Classical inferential methods for point processes include likelihood-based and nonparametric methods. Bayesian analysis provides simulation-based estimation of several statistics of interest for point processes. However, a challenge of Bayesian modeling, specifically for point processes, is selecting an appropriate parametric form for the intensity function. Bayesian nonparametric methods aim to avoid the narrow focus of parametric assumptions by imposing priors that can support the entire space of distributions and functions. It is naturally a more flexible and adaptable approach than those based on parametric models.

In this dissertation, we focus on developing methodology for some classes of temporal point processes modeling and inference in the context of Bayesian nonparametric methods, mainly with applications in environmental science.

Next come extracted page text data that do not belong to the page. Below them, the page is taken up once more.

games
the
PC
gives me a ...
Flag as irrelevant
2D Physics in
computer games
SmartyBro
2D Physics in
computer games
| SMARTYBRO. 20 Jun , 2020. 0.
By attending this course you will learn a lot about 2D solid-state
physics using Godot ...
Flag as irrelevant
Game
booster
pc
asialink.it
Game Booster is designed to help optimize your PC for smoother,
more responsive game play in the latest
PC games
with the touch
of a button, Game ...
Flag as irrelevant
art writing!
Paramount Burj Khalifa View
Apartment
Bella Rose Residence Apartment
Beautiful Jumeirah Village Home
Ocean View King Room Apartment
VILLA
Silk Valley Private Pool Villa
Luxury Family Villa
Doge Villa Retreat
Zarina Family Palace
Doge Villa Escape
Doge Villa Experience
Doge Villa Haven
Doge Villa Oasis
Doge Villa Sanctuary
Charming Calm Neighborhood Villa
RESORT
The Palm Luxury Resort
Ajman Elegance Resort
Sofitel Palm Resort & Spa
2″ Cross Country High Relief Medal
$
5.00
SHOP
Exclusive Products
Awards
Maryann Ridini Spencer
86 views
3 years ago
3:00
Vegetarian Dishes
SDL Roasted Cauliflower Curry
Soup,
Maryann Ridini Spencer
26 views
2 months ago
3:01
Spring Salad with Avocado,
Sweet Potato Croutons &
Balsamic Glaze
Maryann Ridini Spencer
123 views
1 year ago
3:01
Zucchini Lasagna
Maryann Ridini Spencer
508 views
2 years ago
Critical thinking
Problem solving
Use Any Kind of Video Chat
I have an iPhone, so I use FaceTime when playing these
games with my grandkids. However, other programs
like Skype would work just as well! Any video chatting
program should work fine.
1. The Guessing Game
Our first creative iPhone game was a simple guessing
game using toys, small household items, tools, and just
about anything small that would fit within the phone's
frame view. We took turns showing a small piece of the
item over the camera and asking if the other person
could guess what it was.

Firstly, we are motivated to study seasonal marked point process by an application of

hurricanes occurrences. We develop nonparametric Bayesian methodology to study the dynamic

evolution of a seasonal marked point process intensity under the assumption that the point process is a non-homogeneous Poisson process. The dynamic model for time-varying intensities provides both the intra-seasonal and inter-seasonal variability of occurrences of events. Considering marks, we provide a full probabilistic model for the point process over the joint marks-points space which allows for different types of inferences, including full inference for dynamically evolving conditional mark densities given a time point, a particular time period, and even a subset of marks.

We apply this method to study the evolution of the intensity of the process of hurricane landfall occurrences, and the respective maximum wind speed and associated damages. We show several novel inferences which are explored for the first time in the analysis of hurricane occurrences.

Then we look beyond Poisson processes and propose a flexible approach to modeling and inference for homogeneous renewal processes.

This modeling method is based on a structured mixture of Erlang densities with common scale parameter for the renewal process inter-arrival density. The mixture weights are defined through an underlying distribution function modeled nonparametrically with a Dirichlet process prior. This model specification enables flexible shapes for the inter-arrival time density, including heavy tailed and multimodal densities. Moreover, the choice of the Dirichlet process centering distribution controls clustering or declustering patterns for the point process.

Finally we extend our model to accommodate point processes with time-varying inter-arrivals, which are referred to as modulated renewal processes in the literature. We introduce time dependence in the scale parameter of the Erlang mixture by replacing it with a latent stochastic process. A number of synthetic data sets and real data sets are used to illustrate the modeling approaches.

The main contribution of this thesis is to provide Bayesian nonparametric modeling and inference methods for some classes of point processes, which are more flexible than existing methods.

Moreover, the key complication for Bayesian inference is that the likelihood of a generic point process involves a normalizing constant which is, most of the times, analytically intractable. Discretization is very often used in existing methods to get likelihood approximations that facilitate computations, especially for models based on Gaussian process priors. Superior to these methods, our work uses the exact likelihood without approximation in all of our developed models.